Why is OP still in touch with toxic birth family? Why not move away/ change OP's family name/ change his phone number
love story
I don’t understand how parents can treat their kids so differently and not realize the damage they are doing. Stop with your brother needs more help or you’re capable of taking care of yourself. That isn’t the point you showed favoritism, big time and now as a good parent you apologize and try to fix what you broke. Your child is telling you that you made them feel less than and unwanted and you throw a guilt trip at them. Grow up and take responsibility for your lousy parenting. For God’s sake apologize for what you did by ignoring your child’s comments you once again tell them they do not matter to you.
good for him blocking the aholes,he dosen't need them in his life.
I can understand focusing more on the kid that needs it, BUT, once the other kid tells you that he feels left out then at that moment you should know that he needs you too. So you should apologise and change ways, not double down.
OP’s a bit too spineless for not calling out his parents for the favoritism and should have emailed his parents and call them failures before blocking them while also pointing out the things they did that they keep being in denial of.
So Liam lacks the independency to stand on his own feet and thus need love and support to be able to live.
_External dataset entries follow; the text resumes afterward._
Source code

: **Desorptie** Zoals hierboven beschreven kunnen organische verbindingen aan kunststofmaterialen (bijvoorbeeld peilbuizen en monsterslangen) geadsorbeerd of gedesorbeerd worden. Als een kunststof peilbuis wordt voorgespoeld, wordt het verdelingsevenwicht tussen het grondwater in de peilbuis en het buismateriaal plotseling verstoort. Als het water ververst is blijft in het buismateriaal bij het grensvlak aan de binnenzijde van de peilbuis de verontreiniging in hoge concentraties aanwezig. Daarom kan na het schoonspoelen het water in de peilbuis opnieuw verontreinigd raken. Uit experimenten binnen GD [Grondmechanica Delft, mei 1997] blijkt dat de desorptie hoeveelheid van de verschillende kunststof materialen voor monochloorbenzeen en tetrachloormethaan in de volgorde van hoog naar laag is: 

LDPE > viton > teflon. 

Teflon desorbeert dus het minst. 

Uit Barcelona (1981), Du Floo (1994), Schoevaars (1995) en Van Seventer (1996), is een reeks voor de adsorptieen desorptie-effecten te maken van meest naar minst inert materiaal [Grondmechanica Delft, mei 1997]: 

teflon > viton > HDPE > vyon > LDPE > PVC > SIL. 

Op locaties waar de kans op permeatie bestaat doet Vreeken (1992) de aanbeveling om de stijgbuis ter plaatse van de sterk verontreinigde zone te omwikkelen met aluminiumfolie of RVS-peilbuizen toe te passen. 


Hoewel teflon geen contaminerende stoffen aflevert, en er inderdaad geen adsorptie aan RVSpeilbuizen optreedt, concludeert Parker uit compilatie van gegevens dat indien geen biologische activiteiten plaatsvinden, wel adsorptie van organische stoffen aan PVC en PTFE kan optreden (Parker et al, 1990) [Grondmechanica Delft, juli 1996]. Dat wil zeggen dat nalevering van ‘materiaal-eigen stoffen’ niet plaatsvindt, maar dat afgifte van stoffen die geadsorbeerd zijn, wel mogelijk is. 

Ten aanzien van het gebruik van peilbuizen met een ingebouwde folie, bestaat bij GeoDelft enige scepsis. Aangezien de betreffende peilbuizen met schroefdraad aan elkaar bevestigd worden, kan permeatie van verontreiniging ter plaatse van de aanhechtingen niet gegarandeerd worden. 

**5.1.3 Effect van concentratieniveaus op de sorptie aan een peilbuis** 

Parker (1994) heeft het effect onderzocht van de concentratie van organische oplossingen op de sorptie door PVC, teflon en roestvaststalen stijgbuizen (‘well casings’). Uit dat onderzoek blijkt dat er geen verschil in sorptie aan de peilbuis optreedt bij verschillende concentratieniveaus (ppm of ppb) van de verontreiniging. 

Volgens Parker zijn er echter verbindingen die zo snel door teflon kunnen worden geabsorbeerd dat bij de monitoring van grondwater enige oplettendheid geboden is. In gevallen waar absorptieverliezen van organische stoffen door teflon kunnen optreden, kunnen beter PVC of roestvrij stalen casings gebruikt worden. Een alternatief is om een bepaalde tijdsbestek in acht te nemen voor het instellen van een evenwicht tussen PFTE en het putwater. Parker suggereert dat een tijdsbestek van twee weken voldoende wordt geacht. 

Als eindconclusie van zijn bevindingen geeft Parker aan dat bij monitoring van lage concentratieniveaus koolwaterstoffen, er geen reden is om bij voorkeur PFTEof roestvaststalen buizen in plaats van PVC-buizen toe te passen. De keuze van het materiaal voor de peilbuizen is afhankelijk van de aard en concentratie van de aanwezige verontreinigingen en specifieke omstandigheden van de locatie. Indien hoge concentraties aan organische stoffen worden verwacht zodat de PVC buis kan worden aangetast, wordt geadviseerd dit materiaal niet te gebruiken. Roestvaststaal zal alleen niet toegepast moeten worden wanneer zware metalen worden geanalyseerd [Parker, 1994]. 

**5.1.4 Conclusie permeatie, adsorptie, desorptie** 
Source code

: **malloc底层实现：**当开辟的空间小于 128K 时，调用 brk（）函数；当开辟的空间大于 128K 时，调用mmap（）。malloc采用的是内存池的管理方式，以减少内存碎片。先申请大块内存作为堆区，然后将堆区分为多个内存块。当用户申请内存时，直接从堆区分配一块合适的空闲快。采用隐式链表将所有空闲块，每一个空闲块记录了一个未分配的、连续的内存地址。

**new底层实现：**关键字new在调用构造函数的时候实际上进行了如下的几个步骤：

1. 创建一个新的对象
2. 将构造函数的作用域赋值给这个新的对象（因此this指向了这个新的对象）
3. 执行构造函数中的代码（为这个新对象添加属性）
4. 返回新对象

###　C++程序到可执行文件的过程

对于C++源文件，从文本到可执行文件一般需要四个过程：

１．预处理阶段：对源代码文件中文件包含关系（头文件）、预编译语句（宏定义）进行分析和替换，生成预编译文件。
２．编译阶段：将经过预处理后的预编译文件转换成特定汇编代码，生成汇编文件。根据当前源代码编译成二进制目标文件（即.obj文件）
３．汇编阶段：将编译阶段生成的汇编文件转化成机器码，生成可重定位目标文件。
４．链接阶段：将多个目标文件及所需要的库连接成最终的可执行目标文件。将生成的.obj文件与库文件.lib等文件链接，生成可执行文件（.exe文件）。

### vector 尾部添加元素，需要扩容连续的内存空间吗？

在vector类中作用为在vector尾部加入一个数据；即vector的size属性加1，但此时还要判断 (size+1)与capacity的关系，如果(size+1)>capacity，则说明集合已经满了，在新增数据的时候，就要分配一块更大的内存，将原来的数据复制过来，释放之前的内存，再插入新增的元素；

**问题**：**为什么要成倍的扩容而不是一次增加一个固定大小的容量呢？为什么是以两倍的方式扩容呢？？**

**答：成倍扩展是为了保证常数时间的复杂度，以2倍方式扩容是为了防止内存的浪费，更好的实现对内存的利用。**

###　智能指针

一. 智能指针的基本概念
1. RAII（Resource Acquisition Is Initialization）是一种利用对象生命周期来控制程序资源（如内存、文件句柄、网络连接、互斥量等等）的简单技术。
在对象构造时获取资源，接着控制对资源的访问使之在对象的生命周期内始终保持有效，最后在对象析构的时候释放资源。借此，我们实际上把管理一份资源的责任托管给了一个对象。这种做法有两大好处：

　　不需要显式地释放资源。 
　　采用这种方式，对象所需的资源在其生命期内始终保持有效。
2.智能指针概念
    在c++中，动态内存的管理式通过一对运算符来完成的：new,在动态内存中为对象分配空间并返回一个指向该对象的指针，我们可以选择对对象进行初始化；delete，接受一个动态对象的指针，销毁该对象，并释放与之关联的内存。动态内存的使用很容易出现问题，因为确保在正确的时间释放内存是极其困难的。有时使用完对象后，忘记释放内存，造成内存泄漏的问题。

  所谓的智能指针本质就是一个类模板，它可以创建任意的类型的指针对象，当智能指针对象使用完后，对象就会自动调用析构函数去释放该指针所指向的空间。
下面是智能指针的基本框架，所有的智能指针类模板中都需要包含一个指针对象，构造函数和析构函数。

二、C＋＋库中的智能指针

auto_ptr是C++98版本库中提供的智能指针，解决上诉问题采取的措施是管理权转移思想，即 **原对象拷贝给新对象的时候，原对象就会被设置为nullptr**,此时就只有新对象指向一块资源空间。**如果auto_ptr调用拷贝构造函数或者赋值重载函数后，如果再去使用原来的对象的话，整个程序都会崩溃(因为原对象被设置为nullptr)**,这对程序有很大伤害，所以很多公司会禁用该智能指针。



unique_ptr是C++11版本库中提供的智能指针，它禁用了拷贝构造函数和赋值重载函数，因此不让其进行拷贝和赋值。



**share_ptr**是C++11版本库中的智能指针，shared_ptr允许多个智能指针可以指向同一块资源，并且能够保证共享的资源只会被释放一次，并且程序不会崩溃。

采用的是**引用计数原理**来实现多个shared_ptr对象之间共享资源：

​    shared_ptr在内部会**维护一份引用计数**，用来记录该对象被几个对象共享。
OP has gained independency at young age or at least was pretty much forced to become independent and thus "don't" need love and support from his "family".
The parents lacks all sense of "independency" and thus needs OP's "love" and "support" in order to function as a "family" or else they will collapse entirely like a house of cards.
So OP in the end is a single parent to his 2 "children" Liam (brother) and (Father) as well his technically first "daughter" (mother).
I never though the day would come when I read that a parent (OP) was birthed by "his" children (father and mother), I always though the CHILD comes after the parents not the PARENTS comes after the child
another (your so independent ) and (sibling needs help more) story about the 5th I've read just today, have the AI vary it up a bit
It's surprising about this distinction in the house
Bla Bla Bla woe is me. the parents are right. you did not need the help. it is just as if one of you are sickly they would pay more attention to that child. your brother needed it more than you did.